#### The input:
────────

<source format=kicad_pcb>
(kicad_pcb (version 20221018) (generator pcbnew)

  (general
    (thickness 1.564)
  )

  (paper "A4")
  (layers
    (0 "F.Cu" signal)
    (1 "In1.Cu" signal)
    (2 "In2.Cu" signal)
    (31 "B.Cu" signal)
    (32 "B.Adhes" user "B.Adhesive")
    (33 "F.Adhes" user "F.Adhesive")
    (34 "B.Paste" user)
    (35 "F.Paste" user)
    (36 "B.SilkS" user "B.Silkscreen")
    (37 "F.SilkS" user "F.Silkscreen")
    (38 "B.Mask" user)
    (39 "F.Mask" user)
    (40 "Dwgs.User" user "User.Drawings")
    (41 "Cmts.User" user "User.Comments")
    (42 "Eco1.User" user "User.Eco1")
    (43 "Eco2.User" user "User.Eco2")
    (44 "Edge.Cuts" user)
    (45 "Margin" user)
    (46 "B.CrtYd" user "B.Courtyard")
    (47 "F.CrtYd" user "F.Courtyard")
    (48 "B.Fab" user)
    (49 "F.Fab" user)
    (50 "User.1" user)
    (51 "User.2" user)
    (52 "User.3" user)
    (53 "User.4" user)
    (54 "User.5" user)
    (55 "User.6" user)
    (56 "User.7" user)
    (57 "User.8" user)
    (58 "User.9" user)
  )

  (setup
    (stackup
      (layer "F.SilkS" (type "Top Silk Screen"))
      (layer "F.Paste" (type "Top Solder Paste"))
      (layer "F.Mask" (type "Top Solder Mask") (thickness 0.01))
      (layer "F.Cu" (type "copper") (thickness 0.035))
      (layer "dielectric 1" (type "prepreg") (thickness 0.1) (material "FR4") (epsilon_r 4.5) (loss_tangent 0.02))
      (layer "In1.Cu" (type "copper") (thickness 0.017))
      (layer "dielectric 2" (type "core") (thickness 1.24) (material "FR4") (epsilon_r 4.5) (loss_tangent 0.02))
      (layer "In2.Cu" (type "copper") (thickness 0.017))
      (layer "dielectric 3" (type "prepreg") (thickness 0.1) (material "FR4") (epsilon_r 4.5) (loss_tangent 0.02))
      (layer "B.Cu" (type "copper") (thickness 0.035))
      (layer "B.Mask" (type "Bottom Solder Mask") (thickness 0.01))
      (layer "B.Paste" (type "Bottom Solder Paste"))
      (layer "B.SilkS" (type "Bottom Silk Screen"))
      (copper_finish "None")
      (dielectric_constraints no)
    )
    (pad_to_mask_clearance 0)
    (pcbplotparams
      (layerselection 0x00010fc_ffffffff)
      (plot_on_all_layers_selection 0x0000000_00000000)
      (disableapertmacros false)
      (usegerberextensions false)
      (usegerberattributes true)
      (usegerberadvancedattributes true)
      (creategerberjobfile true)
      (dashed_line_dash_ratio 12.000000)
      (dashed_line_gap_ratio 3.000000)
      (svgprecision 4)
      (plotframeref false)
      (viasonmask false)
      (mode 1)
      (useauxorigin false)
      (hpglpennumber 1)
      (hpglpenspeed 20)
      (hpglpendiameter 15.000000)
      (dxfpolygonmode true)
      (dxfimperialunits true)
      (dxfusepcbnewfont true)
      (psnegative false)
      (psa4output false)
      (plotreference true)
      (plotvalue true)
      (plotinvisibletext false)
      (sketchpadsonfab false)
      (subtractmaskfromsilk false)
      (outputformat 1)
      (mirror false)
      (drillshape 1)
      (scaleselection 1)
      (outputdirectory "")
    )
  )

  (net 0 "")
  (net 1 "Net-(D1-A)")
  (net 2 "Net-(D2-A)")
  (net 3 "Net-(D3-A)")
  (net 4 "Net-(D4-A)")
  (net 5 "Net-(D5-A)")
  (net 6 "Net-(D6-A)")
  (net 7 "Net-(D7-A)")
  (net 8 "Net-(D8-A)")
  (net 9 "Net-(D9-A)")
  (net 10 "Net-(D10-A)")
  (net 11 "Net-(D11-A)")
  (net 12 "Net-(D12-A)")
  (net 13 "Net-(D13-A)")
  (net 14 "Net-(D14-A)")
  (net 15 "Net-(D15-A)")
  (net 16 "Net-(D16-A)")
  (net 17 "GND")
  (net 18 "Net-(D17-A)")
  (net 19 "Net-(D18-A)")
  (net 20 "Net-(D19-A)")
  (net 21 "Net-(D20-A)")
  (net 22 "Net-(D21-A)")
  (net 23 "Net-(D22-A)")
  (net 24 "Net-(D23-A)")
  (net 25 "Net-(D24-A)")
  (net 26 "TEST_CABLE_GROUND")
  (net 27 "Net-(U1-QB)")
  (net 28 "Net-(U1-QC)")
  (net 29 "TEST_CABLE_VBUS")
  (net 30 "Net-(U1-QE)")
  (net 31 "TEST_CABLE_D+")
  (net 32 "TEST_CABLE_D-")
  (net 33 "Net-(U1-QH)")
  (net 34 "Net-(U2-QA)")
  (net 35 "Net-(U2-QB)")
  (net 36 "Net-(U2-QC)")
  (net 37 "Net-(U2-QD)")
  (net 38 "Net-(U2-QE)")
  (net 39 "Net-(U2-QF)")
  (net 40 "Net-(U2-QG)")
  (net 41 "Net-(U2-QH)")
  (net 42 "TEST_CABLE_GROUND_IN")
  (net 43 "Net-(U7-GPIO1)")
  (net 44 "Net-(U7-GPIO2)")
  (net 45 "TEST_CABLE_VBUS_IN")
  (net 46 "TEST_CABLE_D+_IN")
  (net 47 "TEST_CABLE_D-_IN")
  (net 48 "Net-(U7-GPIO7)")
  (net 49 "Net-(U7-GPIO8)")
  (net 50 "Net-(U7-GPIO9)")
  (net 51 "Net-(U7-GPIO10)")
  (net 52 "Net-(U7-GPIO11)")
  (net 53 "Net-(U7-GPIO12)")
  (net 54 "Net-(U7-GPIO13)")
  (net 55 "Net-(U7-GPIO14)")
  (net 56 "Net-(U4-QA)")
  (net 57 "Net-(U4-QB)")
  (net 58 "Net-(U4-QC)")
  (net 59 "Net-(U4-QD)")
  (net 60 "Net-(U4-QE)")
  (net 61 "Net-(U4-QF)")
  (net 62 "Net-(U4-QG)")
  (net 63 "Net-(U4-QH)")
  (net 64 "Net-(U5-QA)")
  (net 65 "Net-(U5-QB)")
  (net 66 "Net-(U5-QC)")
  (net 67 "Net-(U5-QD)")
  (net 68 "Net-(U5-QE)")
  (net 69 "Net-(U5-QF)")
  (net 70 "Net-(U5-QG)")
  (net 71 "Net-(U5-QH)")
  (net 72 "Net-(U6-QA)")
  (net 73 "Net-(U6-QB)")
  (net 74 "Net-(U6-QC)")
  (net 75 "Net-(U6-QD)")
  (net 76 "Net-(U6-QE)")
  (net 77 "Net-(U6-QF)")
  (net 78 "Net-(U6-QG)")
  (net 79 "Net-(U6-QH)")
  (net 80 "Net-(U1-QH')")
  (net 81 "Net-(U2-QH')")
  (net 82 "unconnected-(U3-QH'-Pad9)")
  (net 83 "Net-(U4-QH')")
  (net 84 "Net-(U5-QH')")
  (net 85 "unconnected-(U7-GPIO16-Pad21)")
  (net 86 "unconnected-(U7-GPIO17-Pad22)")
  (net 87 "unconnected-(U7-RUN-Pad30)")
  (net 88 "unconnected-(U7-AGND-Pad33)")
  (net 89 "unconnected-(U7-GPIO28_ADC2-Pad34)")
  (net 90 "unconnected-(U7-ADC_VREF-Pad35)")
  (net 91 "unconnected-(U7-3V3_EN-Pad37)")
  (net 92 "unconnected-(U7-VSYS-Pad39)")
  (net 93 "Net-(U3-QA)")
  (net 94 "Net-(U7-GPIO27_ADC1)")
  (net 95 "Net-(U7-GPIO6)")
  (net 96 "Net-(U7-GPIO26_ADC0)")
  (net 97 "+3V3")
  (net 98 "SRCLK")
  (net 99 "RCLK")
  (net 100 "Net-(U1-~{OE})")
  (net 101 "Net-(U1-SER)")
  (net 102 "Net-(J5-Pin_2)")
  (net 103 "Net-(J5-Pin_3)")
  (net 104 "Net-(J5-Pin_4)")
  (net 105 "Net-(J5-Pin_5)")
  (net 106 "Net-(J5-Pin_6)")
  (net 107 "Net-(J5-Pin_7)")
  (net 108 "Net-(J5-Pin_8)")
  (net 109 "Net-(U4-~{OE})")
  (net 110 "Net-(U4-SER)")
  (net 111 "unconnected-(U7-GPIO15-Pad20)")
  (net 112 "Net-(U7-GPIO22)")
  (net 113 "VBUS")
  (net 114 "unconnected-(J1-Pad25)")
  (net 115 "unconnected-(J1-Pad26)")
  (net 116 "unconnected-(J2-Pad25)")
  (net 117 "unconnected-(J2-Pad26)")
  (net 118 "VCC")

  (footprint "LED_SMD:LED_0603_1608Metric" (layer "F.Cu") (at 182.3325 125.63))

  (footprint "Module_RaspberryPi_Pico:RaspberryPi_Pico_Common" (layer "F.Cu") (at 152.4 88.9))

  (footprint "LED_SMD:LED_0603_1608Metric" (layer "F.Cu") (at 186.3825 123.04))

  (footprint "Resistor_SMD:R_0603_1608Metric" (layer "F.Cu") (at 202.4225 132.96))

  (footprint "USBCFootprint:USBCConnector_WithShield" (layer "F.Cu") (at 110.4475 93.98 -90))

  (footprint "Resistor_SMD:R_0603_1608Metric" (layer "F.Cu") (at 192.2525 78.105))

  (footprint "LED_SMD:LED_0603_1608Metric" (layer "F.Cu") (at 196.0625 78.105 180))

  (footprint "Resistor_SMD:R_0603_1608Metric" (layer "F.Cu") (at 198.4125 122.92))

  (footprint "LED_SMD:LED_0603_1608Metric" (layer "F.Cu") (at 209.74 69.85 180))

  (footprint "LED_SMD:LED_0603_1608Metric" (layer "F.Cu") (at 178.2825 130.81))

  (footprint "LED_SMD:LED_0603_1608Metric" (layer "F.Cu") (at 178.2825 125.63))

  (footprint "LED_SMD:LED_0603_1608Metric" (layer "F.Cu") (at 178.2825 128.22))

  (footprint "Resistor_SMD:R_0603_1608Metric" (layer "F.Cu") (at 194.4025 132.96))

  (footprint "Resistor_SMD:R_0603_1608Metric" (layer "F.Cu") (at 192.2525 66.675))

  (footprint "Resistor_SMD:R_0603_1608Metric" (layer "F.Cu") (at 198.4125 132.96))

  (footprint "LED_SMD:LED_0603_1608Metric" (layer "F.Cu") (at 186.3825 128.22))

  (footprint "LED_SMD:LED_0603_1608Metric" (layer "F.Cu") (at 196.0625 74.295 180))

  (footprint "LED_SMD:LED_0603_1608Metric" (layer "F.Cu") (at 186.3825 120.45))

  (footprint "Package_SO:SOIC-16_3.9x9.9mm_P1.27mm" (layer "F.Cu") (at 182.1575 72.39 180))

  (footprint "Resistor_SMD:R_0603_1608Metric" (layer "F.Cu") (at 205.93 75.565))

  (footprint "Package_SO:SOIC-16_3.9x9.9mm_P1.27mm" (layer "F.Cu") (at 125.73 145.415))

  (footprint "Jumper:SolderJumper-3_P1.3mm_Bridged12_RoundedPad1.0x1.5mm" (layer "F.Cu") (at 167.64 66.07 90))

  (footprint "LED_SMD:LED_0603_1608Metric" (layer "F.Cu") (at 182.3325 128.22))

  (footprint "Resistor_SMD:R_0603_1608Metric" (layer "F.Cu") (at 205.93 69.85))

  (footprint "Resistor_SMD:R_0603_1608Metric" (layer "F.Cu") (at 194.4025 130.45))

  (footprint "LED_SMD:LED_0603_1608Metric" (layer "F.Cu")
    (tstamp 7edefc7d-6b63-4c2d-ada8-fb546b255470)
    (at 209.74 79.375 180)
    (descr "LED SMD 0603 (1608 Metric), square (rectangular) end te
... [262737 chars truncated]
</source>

────────

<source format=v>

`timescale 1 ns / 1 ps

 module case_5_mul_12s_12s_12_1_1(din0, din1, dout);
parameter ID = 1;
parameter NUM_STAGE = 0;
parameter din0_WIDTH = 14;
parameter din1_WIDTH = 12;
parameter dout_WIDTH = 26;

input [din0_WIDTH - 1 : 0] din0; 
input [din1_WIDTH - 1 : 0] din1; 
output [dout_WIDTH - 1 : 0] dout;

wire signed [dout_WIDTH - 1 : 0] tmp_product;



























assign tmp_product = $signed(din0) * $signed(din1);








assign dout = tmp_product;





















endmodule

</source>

────────

#### Work to be completed:
Every line above from the line with "1 ns / 1 ps" to the line with "assign tmp_product = $signed(din0)", inclusive, must be returned exactly; no other line belongs in the reply.

#### Written response:
`timescale 1 ns / 1 ps

 module case_5_mul_12s_12s_12_1_1(din0, din1, dout);
parameter ID = 1;
parameter NUM_STAGE = 0;
parameter din0_WIDTH = 14;
parameter din1_WIDTH = 12;
parameter dout_WIDTH = 26;

input [din0_WIDTH - 1 : 0] din0; 
input [din1_WIDTH - 1 : 0] din1; 
output [dout_WIDTH - 1 : 0] dout;

wire signed [dout_WIDTH - 1 : 0] tmp_product;



























assign tmp_product = $signed(din0) * $signed(din1);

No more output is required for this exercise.